Isu akuisisi Pertamina Geothermal Energy (PGE) oleh PT PLN adalah sebuah perbincangan hangat di dunia BUMN. Anak perusahaan pertamina yang bergerak di bidang eksplorasi energi geothermal atau panas bumi di Indonesia ini rencananya akan diakuisisi setengahnya oleh PLN demi menjadi pembangkit listrik alternatif di Indonesia.
Dalam sebuah artikel yang saya temukan, salah seorang karyawan Pertamina, Edwin Hidayat Abdullah, menyatakan dukungannya terhadap rencana akuisisi PGE oleh PLN. Selaku Wakil Komisaris Utama Pertamina yang merangkap menjadi Deputi Bidang Usaha Negeri, Logistik, Kawasan dan Pariwisata Kementerian BUMN, Edwin menyatakan bahwa proses akuisisi ini sudah mulai memasuki tahap kajian. Ia merasa akuisisi PGE oleh PLN akan menjadi sebuah perwujudan sinergi antara dua BUMN besar di Indonesia. Mantan karyawan PT Bumi Serpong Damai Tbk dan PT Sinarmas Tbk ini memproyeksikan akuisisi PGE oleh PLN dapat membantu pencapaian target nasional Pembangkit Listrik Tenaga Panas Bumi sebesar 7.000 megawatt (MW) di tahun 2025 mendatang.
Namun kemudian muncul pertanyaan di benak saya, benarkan ini sebuah langkah yang tepat? Setahu saya, PLN sedang dalam posisi 'sakit' karena banyaknya hutan yang dimilikinya. Pengelolaan energi baru tentunya memerlukan biaya dan tenaga yang tidak sedikit. Apakah benar PLN sudah siap menerima tanggung jawab ini?
Sekretaris Perusahaan Pertamina, Wisnuntoro, menyuarakan keraguannya akan rencana akuisisi PGE oleh PLN. Ia menyatakan bahwa pengelolaan PGE dan energi panas bumi tak bisa dilakukan dengan main-main dan perlu dikaji efeknya bagi kemajuan pemanfaatan energi terbarukan di Indonesia. Sedangkan rekan sejawat Wisnuntoro dan Edwin, Wianda Pusponegoto selaku VP Corporate Communication Pertamina, malah meminta PLN untuk membuktikan kemampuan, profesionalisme, pendanaan dan komitmen mereka terlebih dahulu sebelum melangkah lebih jauh dengan rencana akuisisi PGE.
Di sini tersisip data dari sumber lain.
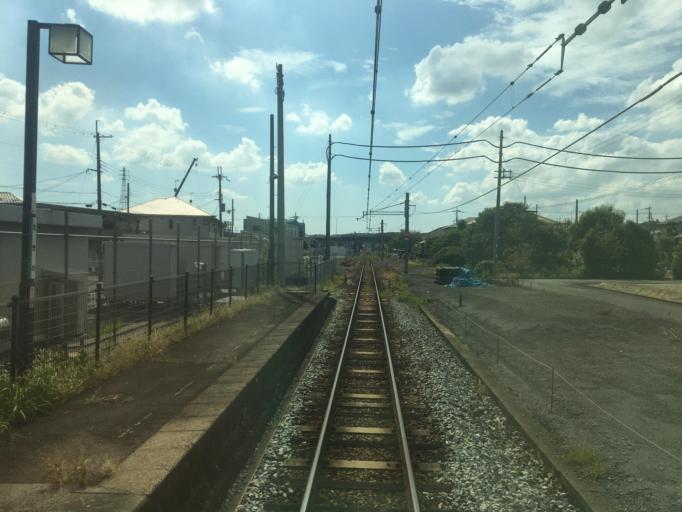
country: JP
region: Hyogo
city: Yashiro
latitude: 34.9411
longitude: 134.9551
Lalu bagaimana dengan kata ahli?
Jika kita lihat, penolakan serupa terhadap ide akuisisi PGE juga dilontarkan oleh beberapa pakar dari berbagai bidang. Dalam artikel yang mengutip ahli panas bumi dari Universitas Indonesia, Yunus Daud, ia berpendapat bahwa PLN seharusnya berfokus saja pada sektor hilir yang lebih berhubungan dengan pembangkitan, transmisi, serta distribusi daripada di sektor hulu panas bumi yang berhubungan banyak dengan kegiatan eksplorasi.
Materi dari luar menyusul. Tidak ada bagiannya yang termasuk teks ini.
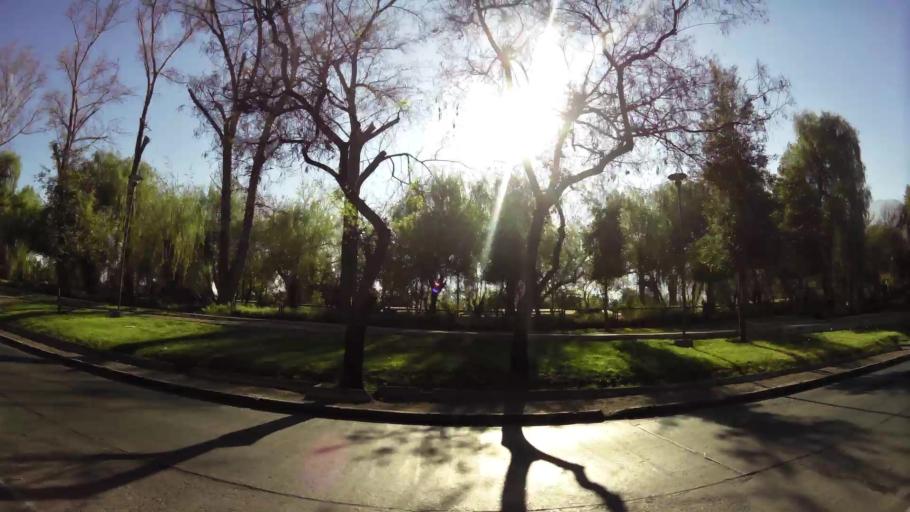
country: CL
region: Santiago Metropolitan
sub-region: Provincia de Santiago
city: Villa Presidente Frei, Nunoa, Santiago, Chile
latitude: -33.4575
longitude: -70.5552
Saya juga sudah melihat beberapa anggota DPR mulai berbicara. Anggota Komisi VII DPR dari Fraksi Gerindra, Hari Purnomo, menyatakan bahwa rencana akuisisi PGE ini harus benar-benar dikaji ulang mengingat pengalaman kegagalan PT Geo Dipa, anak perusahana PLN yang mengurusi sektor panas bumi.
Mengapa terburu-buru?
Dukungan dari Edwin dapat dibilang cukup mengejutkan, melihat pendapat ahli dan rekannya sendiri di Pertamina yang masih meragukan rencana akuisisi PGE. Setahu saya, selain Edwin, belum ada lagi bagian dari Pertamina yang menyatakan dukungan mereka kepada rencana ini, Melihat rekam jejak yang ada, bukankah Pertamina, perusahaan Edwin sendiri memiliki kemampuan yang lebih baik untuk mengelola energi panas bumi di negeri ini?
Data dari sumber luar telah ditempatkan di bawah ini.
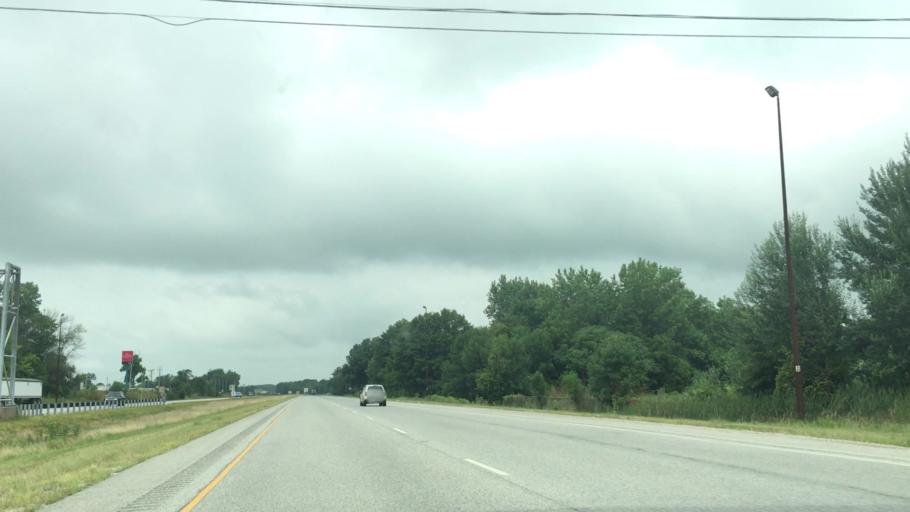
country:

Pengembangan sektor panas bumi sebagai energi terbarukan yang ramah lingkungan itu tidak mudah dan tak bisa dilakukan dengan main-main. Semua rencana berhubungan dengan proyek panas bumi, termasuk rencana akuisisi PGE oleh PLN saya kira terus dikaji ulang lebih dalam.